Good for you @hoping2retire35! What a fascinating and fun adventure that sounds like. One of my parents' friends lives in Alabama and has a sheep farm as a side hustle. He's done well with it, but I've heard it's a lot of work.

My retired uncle has his own vegetable garden that he loves and is always raving about how fresh and tasty his home grown produce is. He has a challenge with pest control and keeping the deer and rabbits away though, but he's not too stressed over it since he's doing it as a hobby and not for income. Some of his neighbors have alpacas to help ward off other animals, but my uncle doesn't want that added maintenance or cost.

Keep us posted on your progress. Would love to hear how your journey goes!


@kendall, as I said earlier I really had no reason to become a (semi)professional farmer just from all the horror stories I had always heard; figured big businesses did it better etc.

I think there are people who have a lot of passion but not a lot of business sense, and vice versa. I think I have enough of both; I am 36 in good shape and dont mind doing hard physical labor, whenever I am not at my job(behind a desk). Most of the hard work, as in tons of sweat, loss of water weight and plenty of exhaustion only happens 1 or maybe 2x a year when a new fence or shed is needed; might take one 3 day weekend. The rest of it is just being there and being consistent.

I have only bought 7 sheep and people ask what I'll do with them, and I tell them I'll just keep growing my flock. :)

More to your point, I think one can become rich from farming though it takes a special person to do. check out Joel Salatin, I believe he had $1.8mil in sales a few years ago.



My friend doing the job in top MNC and his school friends run the Goat farm with his partnership. They are well developed that farm from the past 3 years.


May grandfather had an 8 acre fruit farm in Hawaii. It was a magical place, but my parents sold it after he passed b/c it was to much to maintain.
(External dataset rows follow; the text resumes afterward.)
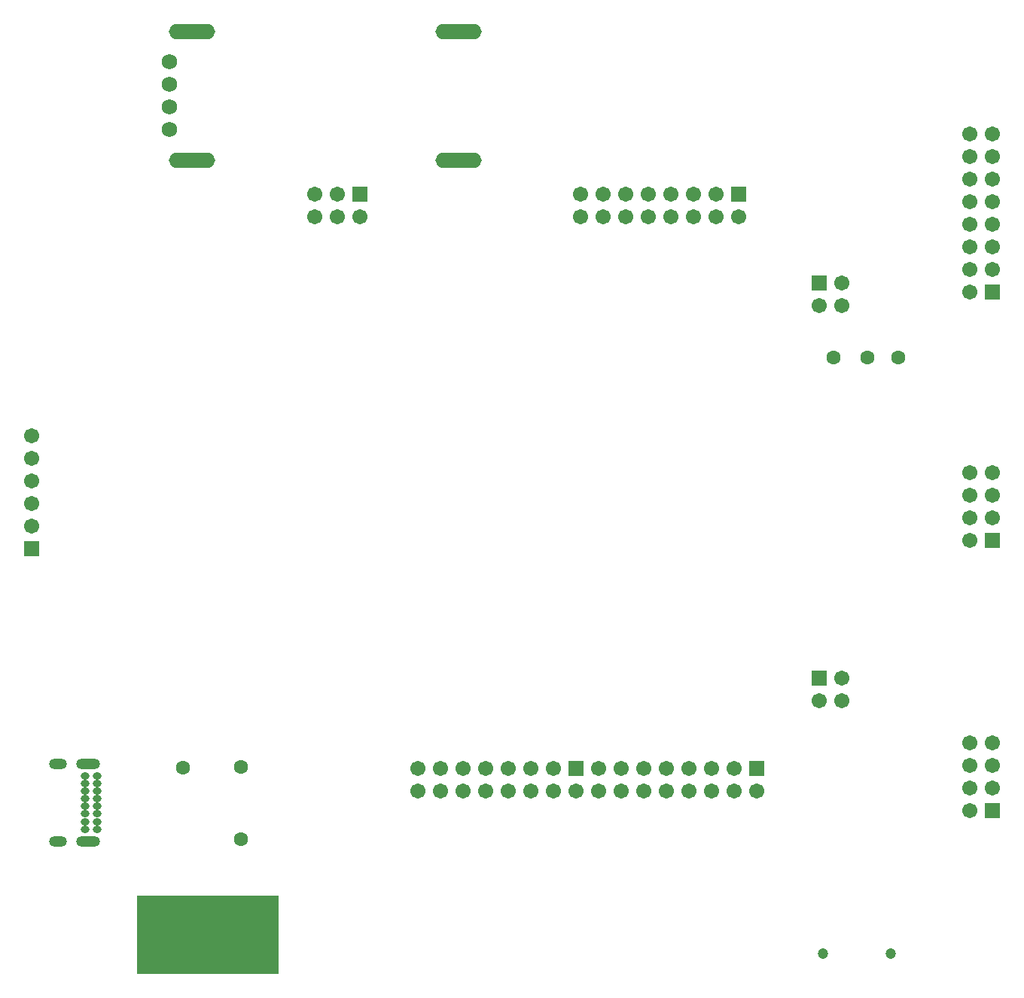
<source format=gbs>
G04*
G04 #@! TF.GenerationSoftware,Altium Limited,Altium Designer,20.0.13 (296)*
G04*
G04 Layer_Color=16711935*
%FSLAX25Y25*%
%MOIN*%
G70*
G01*
G75*
%ADD51R,0.62992X0.35100*%
%ADD66C,0.04737*%
%ADD72O,0.03950X0.03241*%
%ADD73O,0.10642X0.04737*%
%ADD74O,0.07887X0.04737*%
%ADD75O,0.20485X0.06706*%
%ADD76R,0.06706X0.06706*%
%ADD77C,0.06706*%
%ADD78R,0.06706X0.06706*%
%ADD79C,0.06706*%
%ADD80C,0.08674*%
%ADD81C,0.06312*%
%ADD82C,0.06800*%
D51*
X44488Y19478D02*
D03*
D66*
X316842Y10996D02*
D03*
X346842D02*
D03*
D72*
X-4700Y89640D02*
D03*
Y86293D02*
D03*
Y82947D02*
D03*
Y79600D02*
D03*
Y76254D02*
D03*
Y72907D02*
D03*
Y69561D02*
D03*
Y66214D02*
D03*
X-10014D02*
D03*
Y69561D02*
D03*
Y72907D02*
D03*
Y76254D02*
D03*
Y79600D02*
D03*
Y82947D02*
D03*
Y86293D02*
D03*
Y89640D02*
D03*
D73*
X-8558Y94955D02*
D03*
Y60899D02*
D03*
D74*
X-21865D02*
D03*
Y94955D02*
D03*
D75*
X155512Y419496D02*
D03*
Y362409D02*
D03*
X37402D02*
D03*
Y419496D02*
D03*
D76*
X111721Y347500D02*
D03*
X287442Y92996D02*
D03*
X207442D02*
D03*
X279442Y347500D02*
D03*
D77*
X111721Y337500D02*
D03*
X101721Y347500D02*
D03*
Y337500D02*
D03*
X91721Y347500D02*
D03*
Y337500D02*
D03*
X-33433Y200496D02*
D03*
Y210496D02*
D03*
Y220496D02*
D03*
Y230496D02*
D03*
Y240496D02*
D03*
X324942Y297996D02*
D03*
X314942D02*
D03*
X324942Y307996D02*
D03*
Y132996D02*
D03*
X314942Y122996D02*
D03*
X324942D02*
D03*
X381599Y74496D02*
D03*
X391599Y84496D02*
D03*
X381599D02*
D03*
X391599Y94496D02*
D03*
X381599D02*
D03*
X391599Y104496D02*
D03*
X381599D02*
D03*
Y223996D02*
D03*
X391599D02*
D03*
X381599Y213996D02*
D03*
X391599D02*
D03*
X381599Y203996D02*
D03*
X391599D02*
D03*
X381599Y193996D02*
D03*
X391598Y343996D02*
D03*
X381598D02*
D03*
Y333996D02*
D03*
X391598D02*
D03*
X381598Y323996D02*
D03*
X391598D02*
D03*
X381598Y313996D02*
D03*
X391598D02*
D03*
X381598Y303996D02*
D03*
X247442Y92996D02*
D03*
Y82996D02*
D03*
X257442D02*
D03*
Y92996D02*
D03*
X267442Y82996D02*
D03*
Y92996D02*
D03*
X277442Y82996D02*
D03*
Y92996D02*
D03*
X287442Y82996D02*
D03*
X207442D02*
D03*
X197442Y92996D02*
D03*
Y82996D02*
D03*
X187442Y92996D02*
D03*
Y82996D02*
D03*
X177442Y92996D02*
D03*
Y82996D02*
D03*
X167442D02*
D03*
Y92996D02*
D03*
X239442Y347500D02*
D03*
Y337500D02*
D03*
X249442D02*
D03*
Y347500D02*
D03*
X259442Y337500D02*
D03*
Y347500D02*
D03*
X269442Y337500D02*
D03*
Y347500D02*
D03*
X279442Y337500D02*
D03*
D78*
X-33433Y190496D02*
D03*
X314942Y307996D02*
D03*
Y132996D02*
D03*
X391599Y74496D02*
D03*
Y193996D02*
D03*
X391598Y303996D02*
D03*
D79*
X381598Y373996D02*
D03*
X391598D02*
D03*
X381598Y353996D02*
D03*
X391598D02*
D03*
Y363996D02*
D03*
X381598D02*
D03*
X217442Y82996D02*
D03*
Y92996D02*
D03*
X237442Y82996D02*
D03*
Y92996D02*
D03*
X227442D02*
D03*
Y82996D02*
D03*
X147442D02*
D03*
Y92996D02*
D03*
X157442D02*
D03*
Y82996D02*
D03*
X137442Y92996D02*
D03*
Y82996D02*
D03*
X209442Y337500D02*
D03*
Y347500D02*
D03*
X229442Y337500D02*
D03*
Y347500D02*
D03*
X219442D02*
D03*
Y337500D02*
D03*
D80*
X44488Y18504D02*
D03*
D81*
X33569Y93396D02*
D03*
X59069Y93896D02*
D03*
Y61896D02*
D03*
X350233Y275000D02*
D03*
X336442D02*
D03*
X321442D02*
D03*
D82*
X27559Y405953D02*
D03*
Y395953D02*
D03*
Y385953D02*
D03*
Y375953D02*
D03*
M02*

</source>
Sad, as it was right up next to the Waianae mountain range.



The best return I can figure on farming is what you grow and use yourself. If you can grow it, eat it, and save the money you would have spent you are positive.  Farming's hard since almost all of your crops are commodities. There is little to no room for profit.   Sure there are farmers markets but most of the vendors I see there are middle men, not farmers.

I have a huge vegetable garden. It nets me about $25 an hour for my time and where else in the world can you walk outside, work for fifteen minutes and get rewarded for it?

So if you wanna make money farming only go as farm as your gut will allow you.